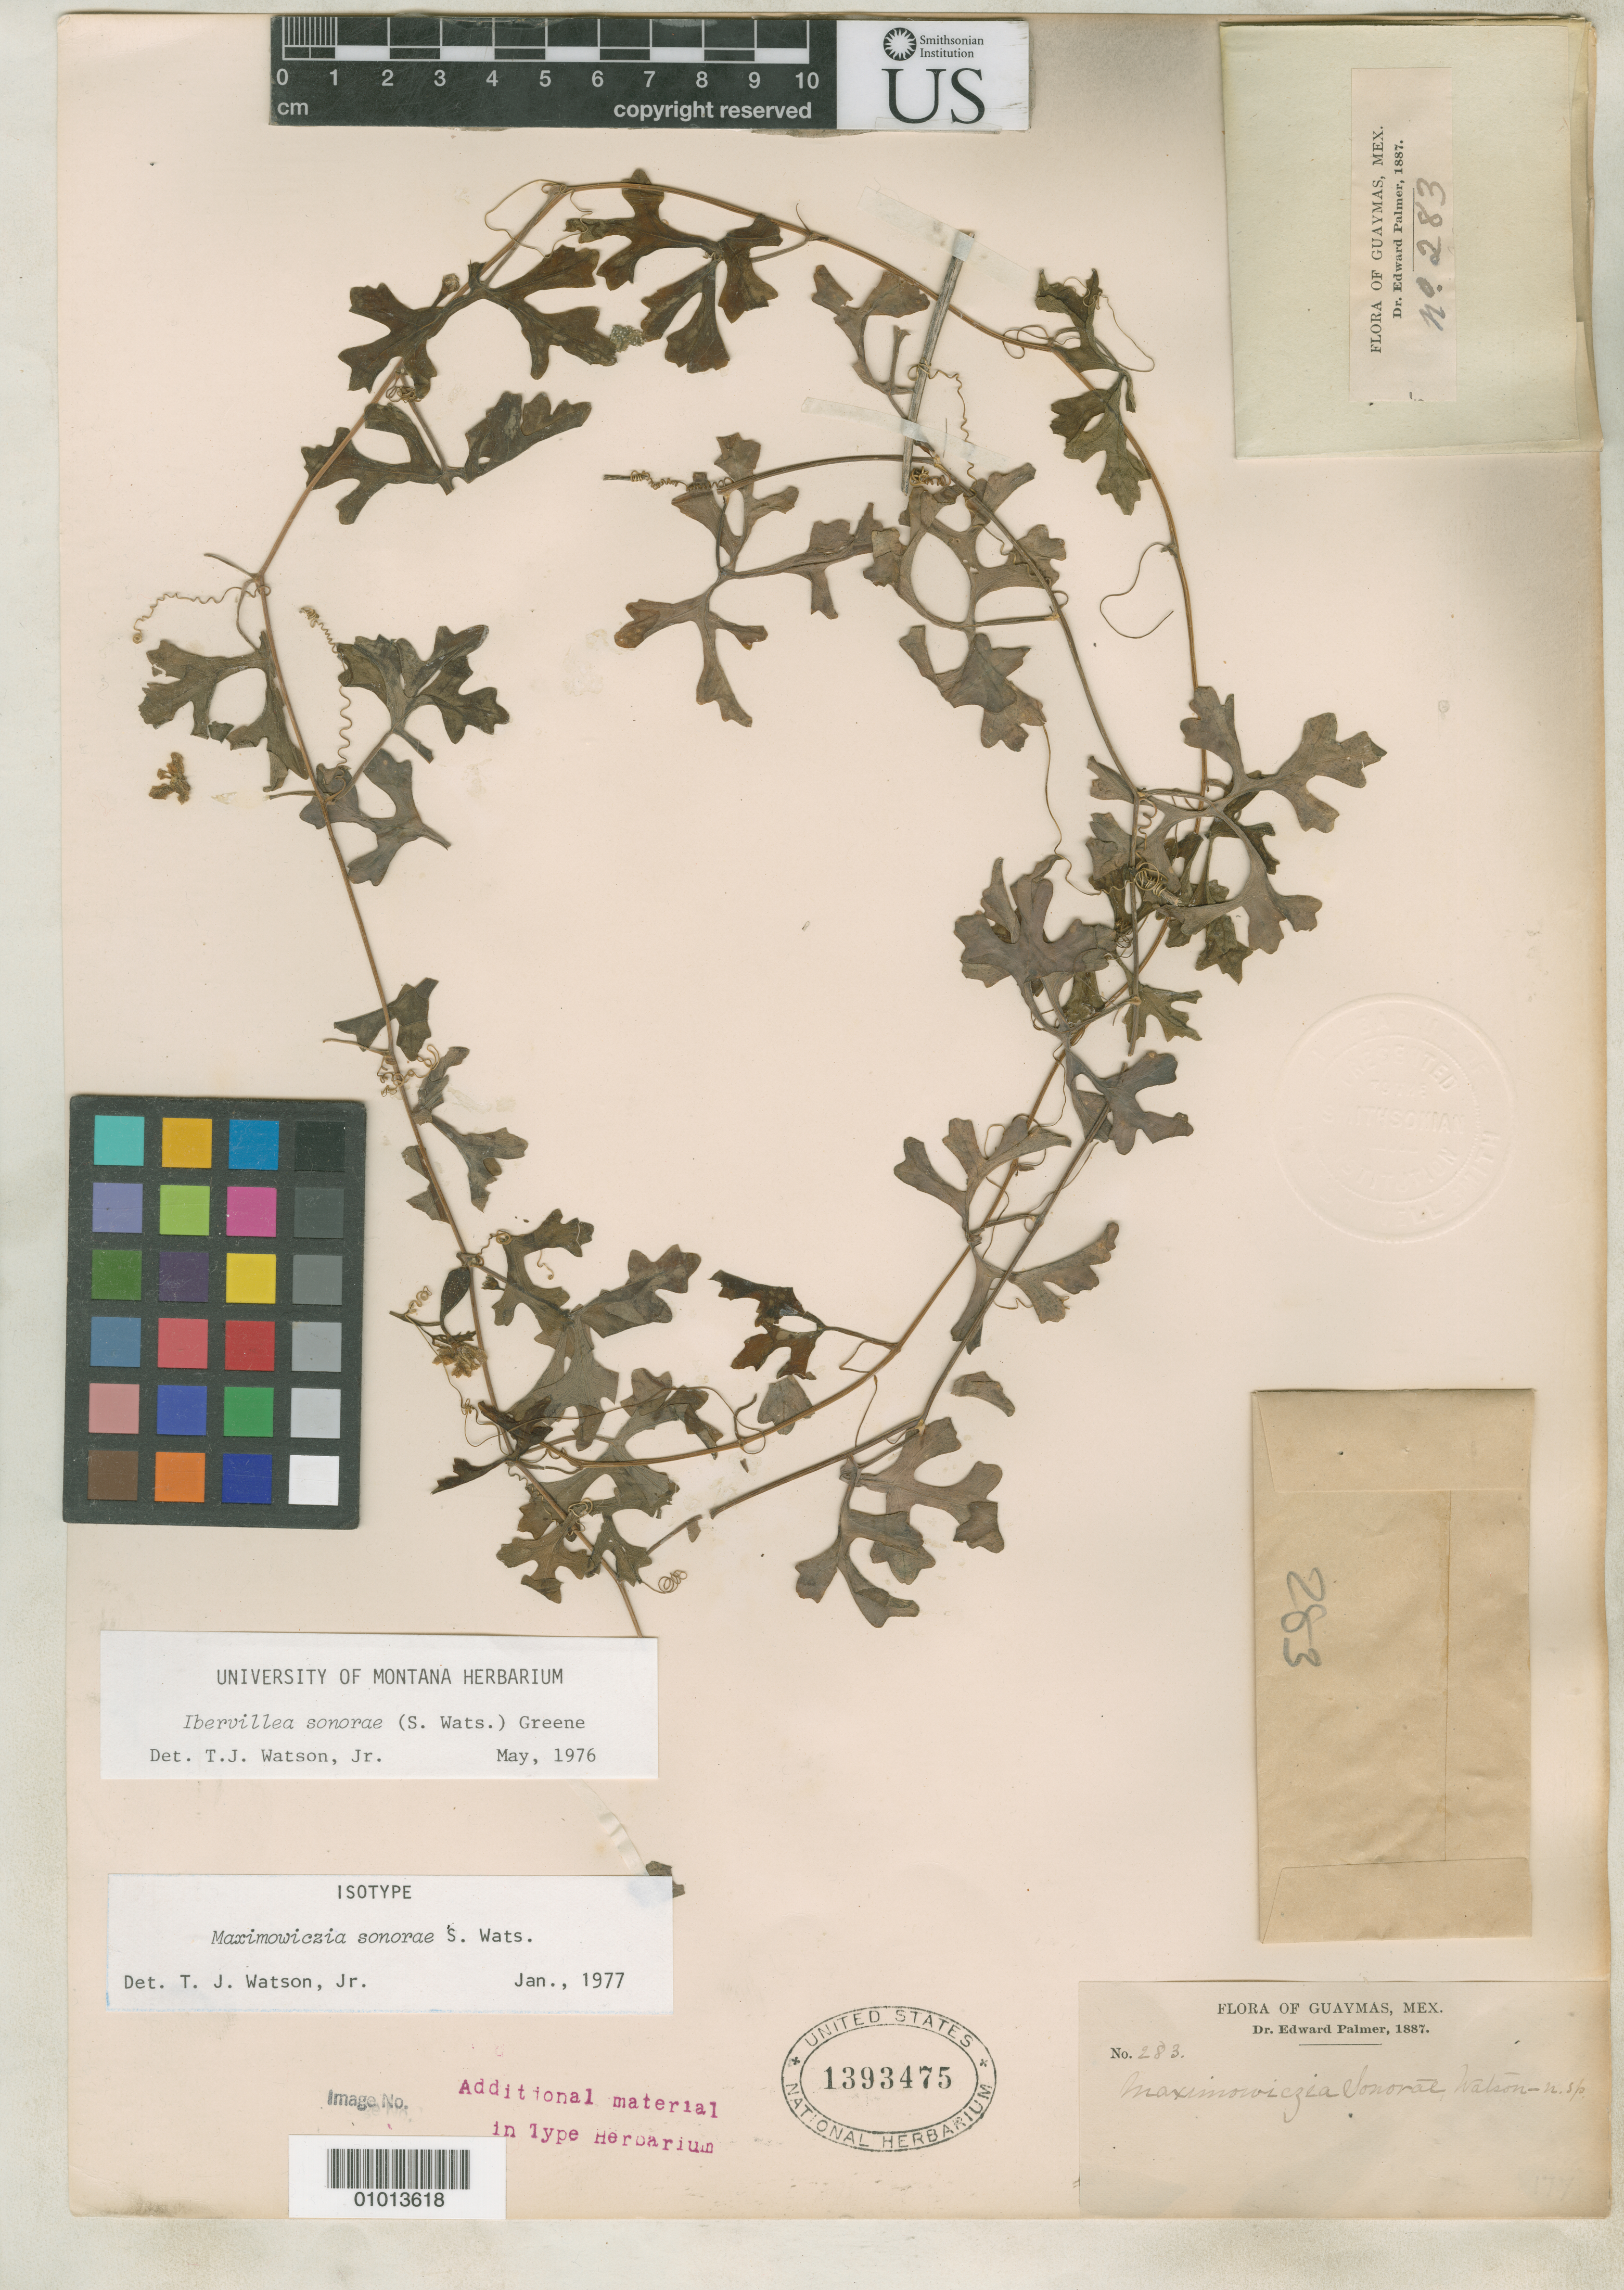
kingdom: Plantae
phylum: Tracheophyta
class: Magnoliopsida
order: Cucurbitales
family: Cucurbitaceae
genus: Maximowiczia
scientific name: Maximowiczia sonorae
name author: S. Watson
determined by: Watson, T. J.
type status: Isotype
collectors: E. Palmer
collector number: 283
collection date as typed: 1887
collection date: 1887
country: Mexico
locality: Guaymas.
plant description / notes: Specimen ex John Donnell Smith herbarium.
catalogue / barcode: US 1393475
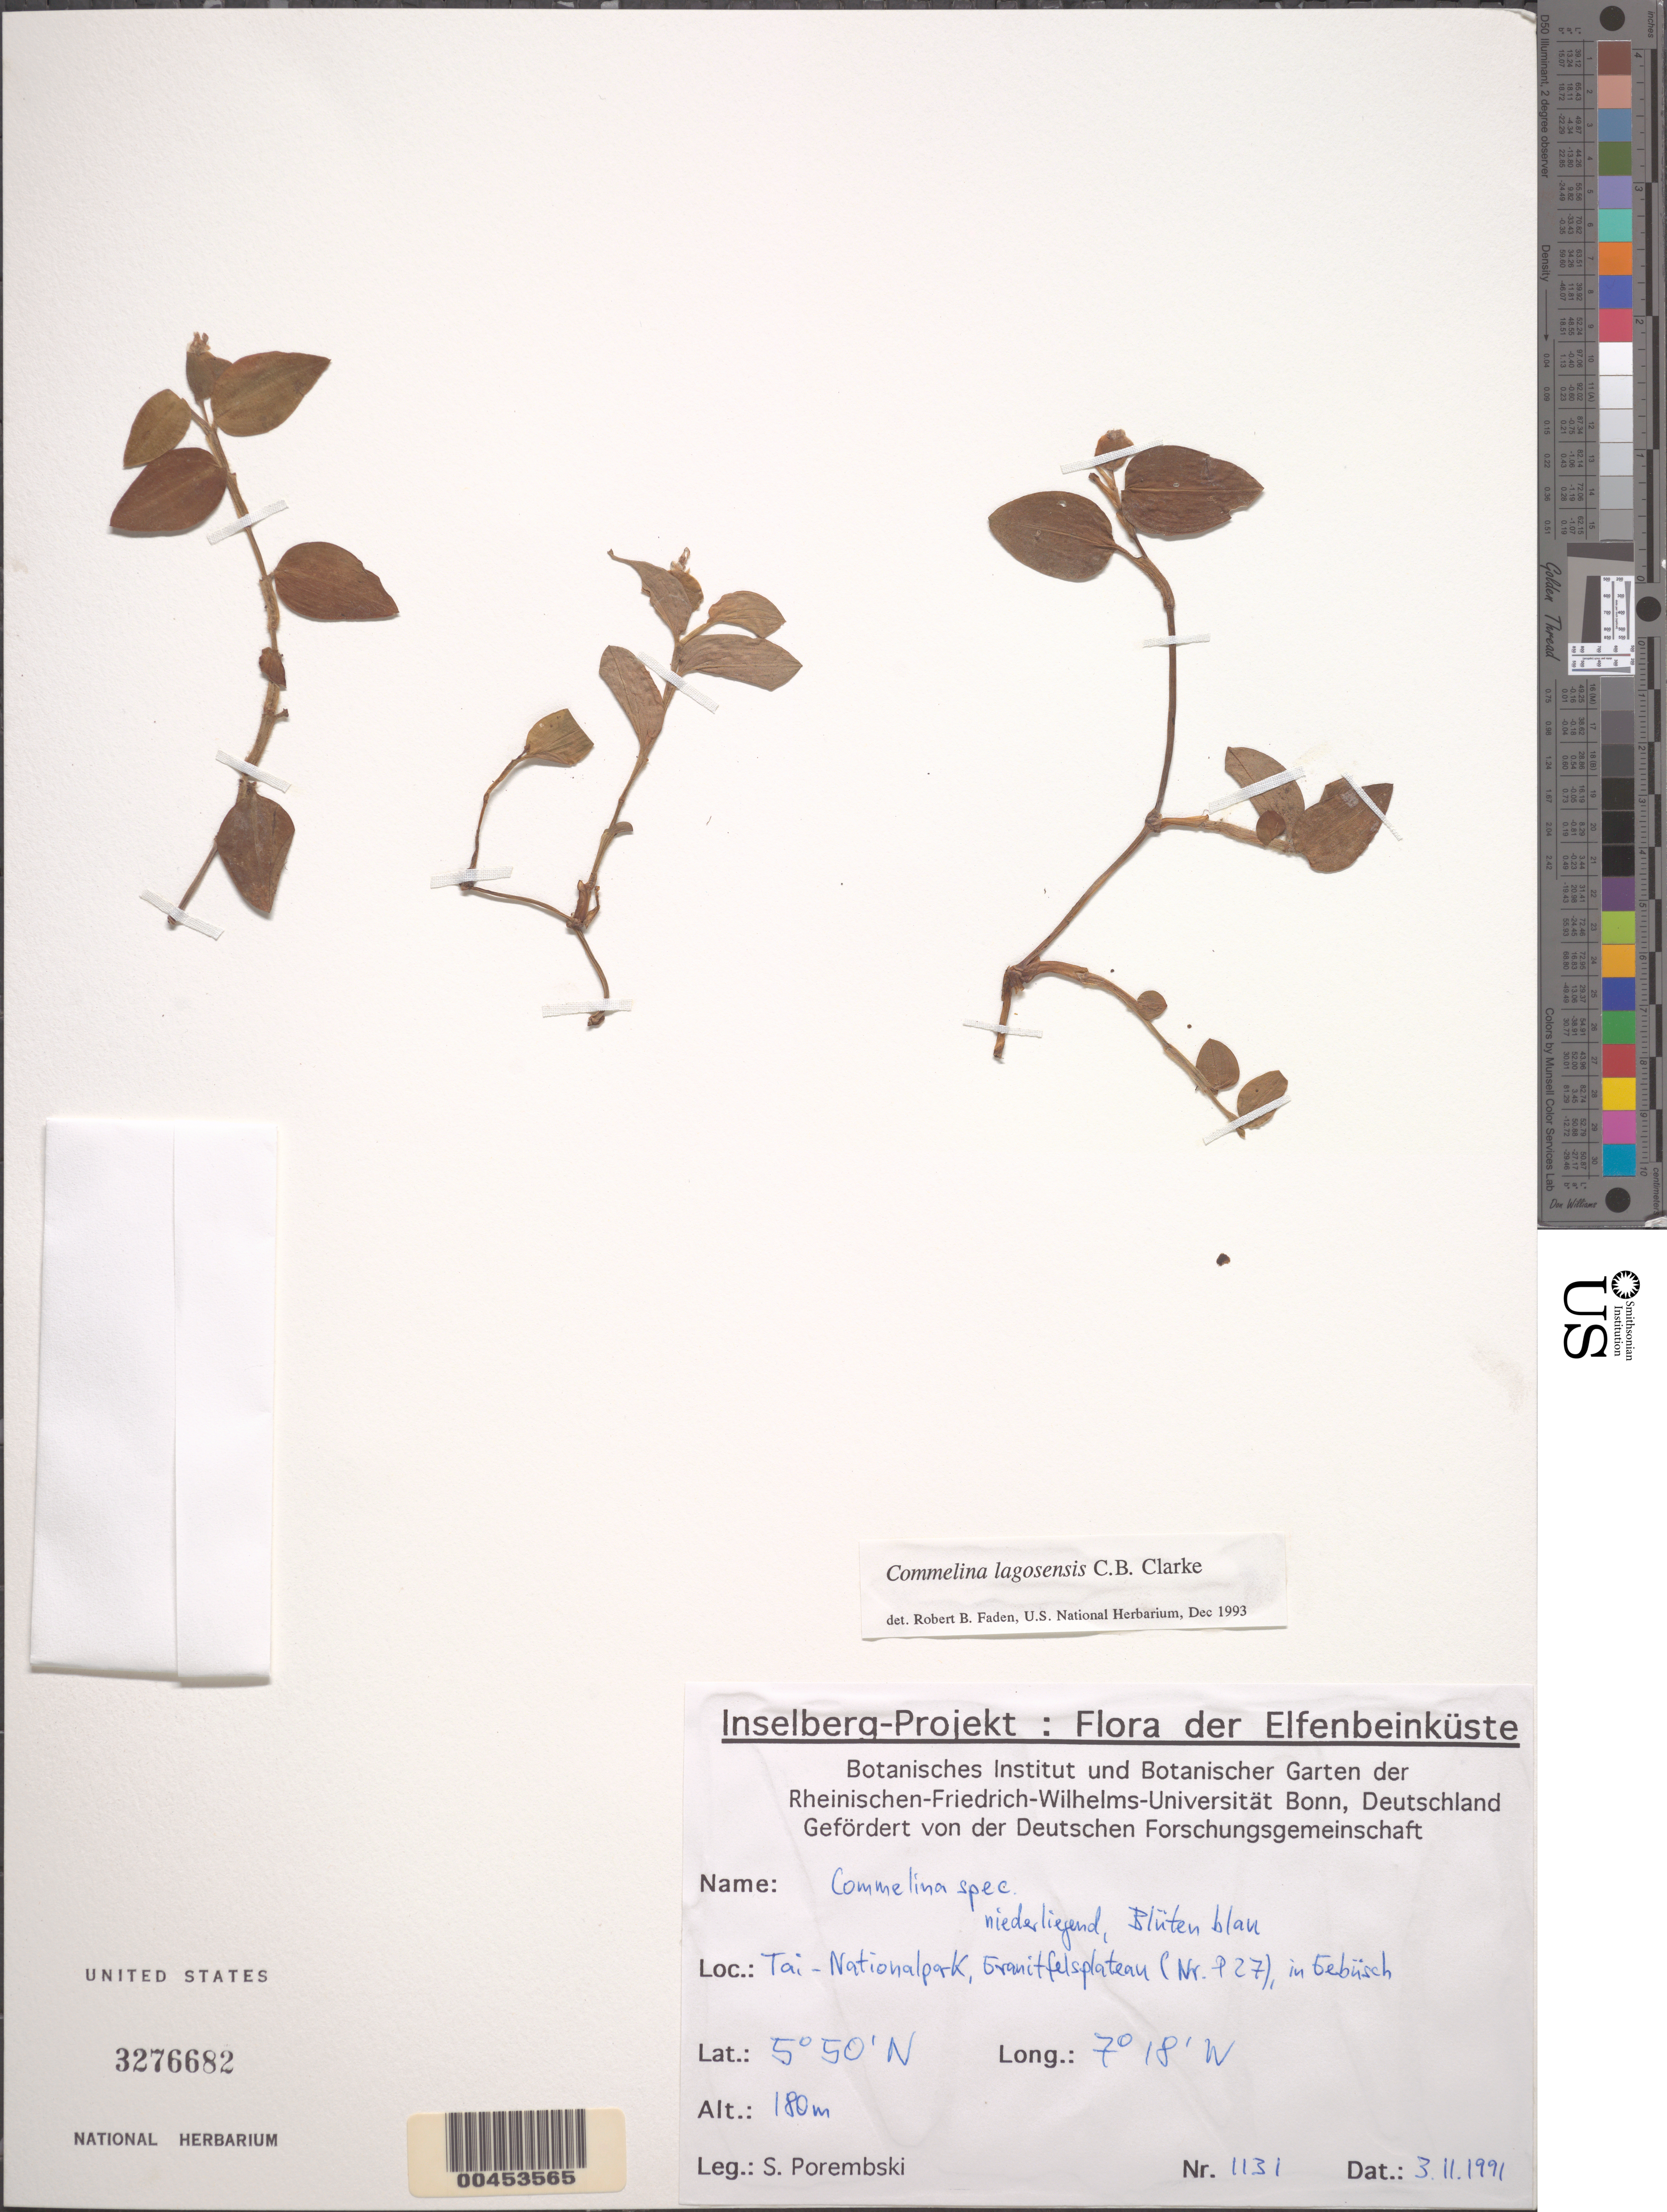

**Exercise task:** Turn every line of the records above into a Markdown table with the columns "No." and "Line", numbering each row and skipping any blank lines. Leave the pictures out.

**Final result:**
| No. | Line |
|---|---|
| 1 | kingdom: Plantae |
| 2 | phylum: Tracheophyta |
| 3 | class: Magnoliopsida |
| 4 | order: Cucurbitales |
| 5 | family: Cucurbitaceae |
| 6 | genus: Maximowiczia |
| 7 | scientific name: Maximowiczia sonorae |
| 8 | name author: S. Watson |
| 9 | determined by: Watson, T. J. |
| 10 | type status: Isotype |
| 11 | collectors: E. Palmer |
| 12 | collector number: 283 |
| 13 | collection date as typed: 1887 |
| 14 | collection date: 1887 |
| 15 | country: Mexico |
| 16 | locality: Guaymas. |
| 17 | plant description / notes: Specimen ex John Donnell Smith herbarium. |
| 18 | catalogue / barcode: US 1393475 |